Structured pose outputs:
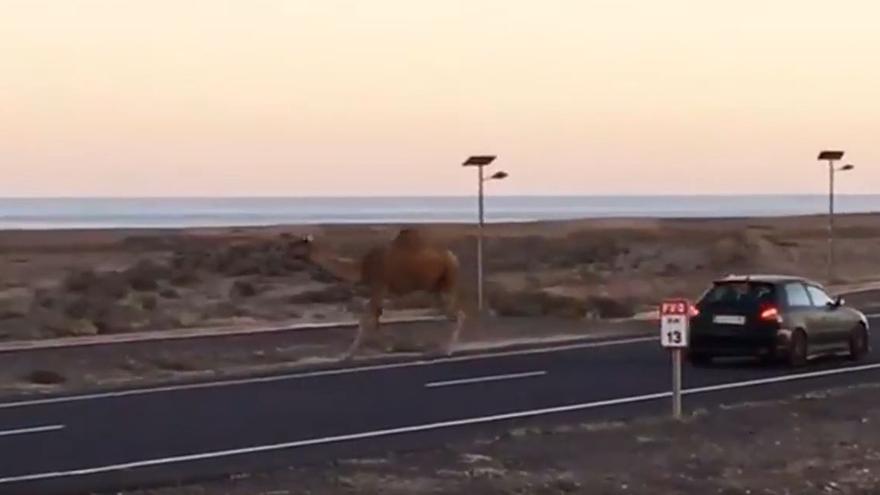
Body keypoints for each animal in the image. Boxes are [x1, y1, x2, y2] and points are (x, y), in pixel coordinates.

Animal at [294, 229, 464, 360]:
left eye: (297, 242)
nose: (290, 251)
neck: (362, 267)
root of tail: (453, 258)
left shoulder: (378, 287)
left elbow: (367, 319)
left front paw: (348, 354)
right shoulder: (380, 291)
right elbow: (375, 318)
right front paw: (389, 347)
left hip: (448, 280)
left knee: (458, 314)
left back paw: (447, 350)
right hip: (436, 288)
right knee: (452, 314)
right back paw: (441, 348)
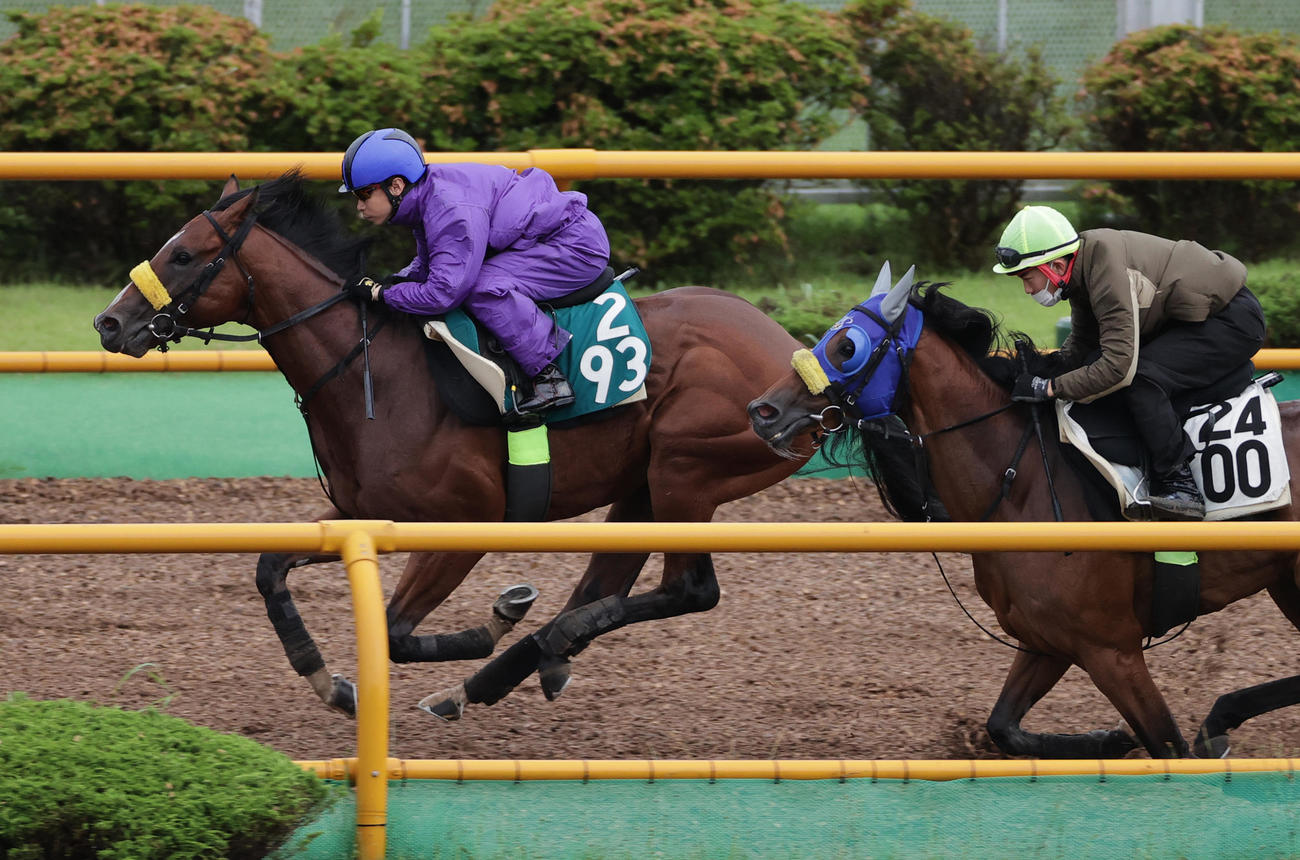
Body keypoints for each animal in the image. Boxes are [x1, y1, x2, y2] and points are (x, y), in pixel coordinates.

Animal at [93, 171, 804, 721]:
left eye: (185, 255)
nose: (109, 322)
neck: (372, 372)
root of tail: (795, 356)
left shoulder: (467, 523)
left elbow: (394, 634)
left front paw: (495, 618)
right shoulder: (360, 511)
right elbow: (269, 571)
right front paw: (331, 684)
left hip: (687, 469)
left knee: (689, 591)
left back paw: (523, 654)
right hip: (642, 486)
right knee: (602, 588)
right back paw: (520, 667)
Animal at [747, 264, 1300, 758]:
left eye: (847, 348)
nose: (762, 411)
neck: (1020, 484)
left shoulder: (1111, 649)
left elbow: (1169, 748)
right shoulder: (1048, 642)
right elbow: (1003, 727)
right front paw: (1109, 740)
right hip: (1284, 582)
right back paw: (1221, 717)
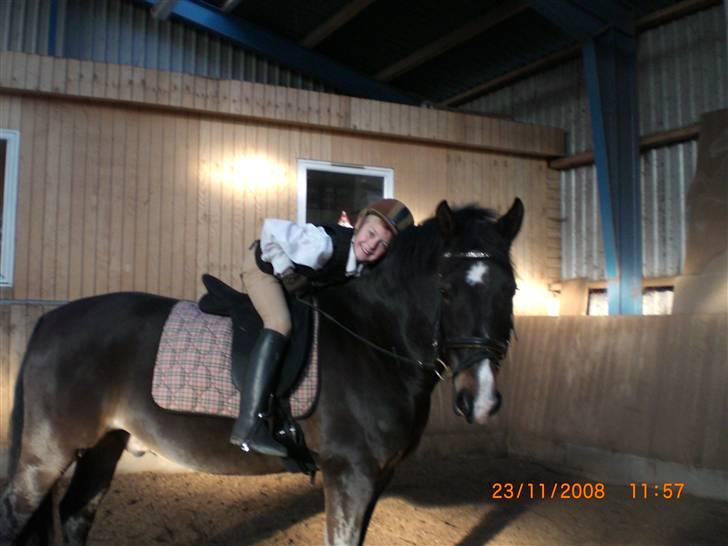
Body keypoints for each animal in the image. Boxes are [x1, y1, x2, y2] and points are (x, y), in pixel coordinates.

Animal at [0, 198, 524, 540]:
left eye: (511, 291)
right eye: (446, 291)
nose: (480, 400)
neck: (373, 338)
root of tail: (53, 318)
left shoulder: (379, 476)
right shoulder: (350, 473)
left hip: (105, 442)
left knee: (76, 512)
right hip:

Your assignment -> In the entries above, find the line that contains "right elbow: (375, 318)" and the line that contains "neck: (372, 372)". Reproduce exactly those two lines and every line between them, but not the pictures.

Answer space ->
right elbow: (375, 318)
right front paw: (389, 347)
left hip: (448, 280)
left knee: (458, 314)
left back paw: (447, 350)
right hip: (436, 288)
right knee: (452, 314)
right back paw: (441, 348)
Body keypoints for each animal in the image. Boxes are [x1, y1, x2, y2] and points are (x, y), in pixel coordinates.

Animal at [93, 171, 804, 721]:
left eye: (185, 255)
nose: (109, 322)
neck: (372, 372)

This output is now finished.